▶Book Description
Python is a general-purpose programming language increasingly being used for data analysis and visualization. Matplotlib is a popular data visualization package in Python used to design effective plots and graphs. This is a practical, hands-on resource to help you visualize data with Python using the Matplotlib library.
Matplotlib for Python Developers, Second Edition shows you how to create attractive graphs, charts, and plots using Matplotlib. You will also get a quick introduction to third-party packages, Seaborn, Pandas, Basemap, and Geopandas, and learn how to use them with Matplotlib. After that, you'll embed and customize your plots in third-party tools such as GTK+3, Qt 5, and wxWidgets. You'll also be able to tweak the look and feel of your visualization with the help of practical examples provided in this book. Further on, you'll explore Matplotlib 2.1.x on the web, from a cloud-based platform using third-party packages such as Django. Finally, you will integrate interactive, real-time visualization techniques into your current workflow with the help of practical real-world examples.
By the end of this book, you'll be thoroughly comfortable with using the popular Python data visualization library Matplotlib 2.1.x and leveraging its power to build attractive, insightful, and powerful visualizations.
▶What You Will Learn
⦁ Create 2D and 3D static plots such as bar charts, heat maps, and scatter plots
⦁ Get acquainted with GTK+3, Qt5, and wxWidgets to understand the UI backend of Matplotlib
⦁ Develop advanced static plots with third-party packages such as Pandas, GeoPandas, and Seaborn
⦁ Create interactive plots with real-time updates
⦁ Develop web-based, Matplotlib-powered graph visualizations with third-party packages such as Django
⦁ Write data visualization code that is readily expandable on the cloud platform
▶Key Features
⦁ Perform effective data visualization with Matplotlib and get actionable insights from your data
⦁ Design attractive graphs, charts, and 2D plots, and deploy them to the web
⦁ Get the most out of Matplotlib in this practical guide with updated code and examples
▶Who This Book Is For
This book is essentially for anyone who wants to create intuitive data visualizations using the Matplotlib library. If you're a data scientist or analyst and wish to create attractive visualizations using Python, you'll find this book useful.

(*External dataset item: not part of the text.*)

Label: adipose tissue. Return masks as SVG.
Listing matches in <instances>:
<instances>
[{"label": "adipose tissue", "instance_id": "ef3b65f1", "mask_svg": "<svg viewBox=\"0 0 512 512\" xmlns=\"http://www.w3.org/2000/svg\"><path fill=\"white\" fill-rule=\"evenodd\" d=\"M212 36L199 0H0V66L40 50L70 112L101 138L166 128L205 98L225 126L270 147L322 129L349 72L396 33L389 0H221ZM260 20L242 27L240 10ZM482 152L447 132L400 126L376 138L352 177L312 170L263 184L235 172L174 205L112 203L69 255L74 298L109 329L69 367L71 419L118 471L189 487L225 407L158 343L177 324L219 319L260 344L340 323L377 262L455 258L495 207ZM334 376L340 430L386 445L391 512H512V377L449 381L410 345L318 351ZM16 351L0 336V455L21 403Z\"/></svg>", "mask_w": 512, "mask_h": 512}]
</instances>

Some knowledge of Python programming is all you need to get started.
▶What this book covers
⦁ Chapter 1, Introduction to Matplotlib, gets you familiar with the capabilities and
functionalities of Matplotlib.
⦁ Chapter 2, Getting Started with Matplotlib, gets you started with basic plotting techniques using Matplotlib syntax.
⦁ Chapter 3, Decorating Graphs with Plot Styles and Types, shows how to beautify your plots and select the right kind of plot that communicates your data effectively.

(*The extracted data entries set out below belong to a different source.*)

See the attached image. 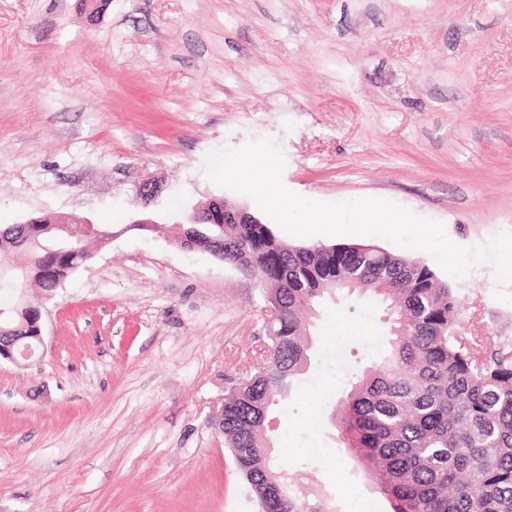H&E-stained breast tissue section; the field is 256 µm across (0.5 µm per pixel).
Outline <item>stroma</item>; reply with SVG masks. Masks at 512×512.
<instances>
[{
    "mask_svg": "<svg viewBox=\"0 0 512 512\" xmlns=\"http://www.w3.org/2000/svg\"><path fill=\"white\" fill-rule=\"evenodd\" d=\"M259 137L302 197L388 199L464 246L512 232V0H109L95 21L80 0H0V224L74 215L113 235L51 298L26 291L44 346L0 360V512H258L214 417L265 340L263 293L173 239L194 204L252 206L204 158ZM439 278L512 341V282ZM384 321L368 298L326 309L321 360L265 431L344 512L389 509L332 423Z\"/></svg>",
    "mask_w": 512,
    "mask_h": 512,
    "instance_id": "stroma-1",
    "label": "stroma"
}]
</instances>
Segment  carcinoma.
<instances>
[{
    "mask_svg": "<svg viewBox=\"0 0 512 512\" xmlns=\"http://www.w3.org/2000/svg\"><path fill=\"white\" fill-rule=\"evenodd\" d=\"M198 249L230 244L252 261L263 295L282 307L253 372L224 397V444L269 512H343L316 480L298 495L288 471L272 463L265 439L273 405L290 399L312 358L322 305L356 291L387 316L385 346L338 400L339 444L368 474L389 512H512V343L498 346L462 332L473 303L422 261L365 244H289L270 225L184 224ZM88 238L31 235L0 224V249L28 257L27 270L0 269V345L38 351L29 306L35 284L50 296L85 264Z\"/></svg>",
    "mask_w": 512,
    "mask_h": 512,
    "instance_id": "carcinoma-1",
    "label": "carcinoma"
}]
</instances>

⦁ Chapter 4, Advanced Matplotlib, teaches you how to group multiple relevant plots into subplots in one figure using nonlinear scales, axis scales, plotting images, and advanced plots with the help of some popular third-party packages.

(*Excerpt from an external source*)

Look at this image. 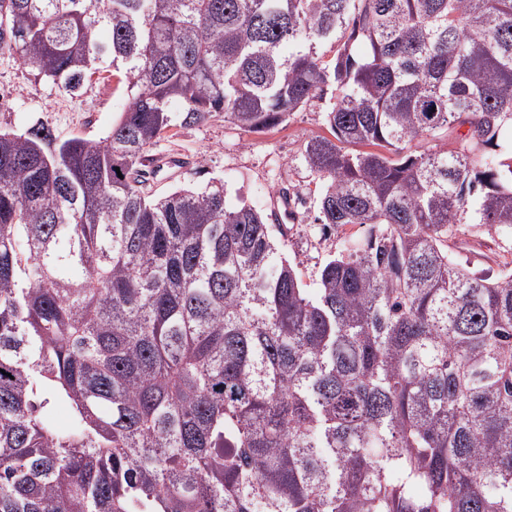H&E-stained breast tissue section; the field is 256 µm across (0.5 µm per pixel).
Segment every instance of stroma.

⦁ Chapter 5, Embedding Matplotlib in GTK+3, shows examples of embeding Matplotlib in applications using GTK+3.
⦁ Chapter 6, Embedding Matplotlib in Qt 5, explains how to embed a figure in a QWidget, use layout manager to pack a figure in a QWidget, create a timer, react to events, and update a Matplotlib graph accordingly. We use QT Designer to draw a simple GUI for Matplotlib embedding.
⦁ Chapter 7, Embedding Matplotlib in wxWidgets Using wxPython, shows how you can use Matplotlib in the wxWidgets framework, particularly using wxPython bindings.
⦁ Chapter 8, Integrating Matplotlib with Web Applications, teaches you how to develop a simple site that displays the price of Bitcoin.
⦁ Chapter 9, Matplotlib in the Real World, begins our journey of understanding more advanced Matplotlib usage through real-world examples.
⦁ Chapter 10, Integrating Data Visualization into the Workflow, covers a mini-project combining the skills of data analytics with the visualization techniques you have learned.